Of course, simultaneous requirements within GD&T also offer a solution. Applying simultaneous requirements to identical features can partially reduce tolerance accumulation. For example, in the assembly shown below, the blue part must be assembled with two bolts from the right diagram. Different annotation approaches are possible:
1. The top-left uses simultaneous requirements for hole groups X and Y, but groups X and Y are specified separately
2. The bottom-left corner uses eight holes as a simultaneous requirement.

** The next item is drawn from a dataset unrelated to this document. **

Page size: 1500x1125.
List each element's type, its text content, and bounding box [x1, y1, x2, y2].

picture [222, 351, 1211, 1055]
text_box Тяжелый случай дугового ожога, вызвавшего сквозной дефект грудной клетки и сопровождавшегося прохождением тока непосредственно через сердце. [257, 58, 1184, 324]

Through dimensional chain calculations, the first dimensioning method causes interference during the assembly of two bolts due to cumulative tolerances resulting from assembly misalignment. The second method ensures smooth assembly between the two bolts. Due to space and text limitations, we cannot elaborate here on how combined tolerances, composite tolerances, and simultaneous requirements reduce tolerance accumulation.
In conclusion: Due to limitations in knowledge and experience, it may not be feasible at this stage to comprehensively list all hazards, causes, and solutions related to tolerance accumulation. However, we can identify and resolve these issues through practical application, thereby optimizing tolerances.
Tolerance design is an iterative refinement process, no single method can solve all problems. We should approach manufacturing issues with a level-headed attitude and resolve them using our capabilities. Of course, when proven methods exist—such as the tolerance design approaches mentioned in this article, we should adopt them to prevent problems before they occur.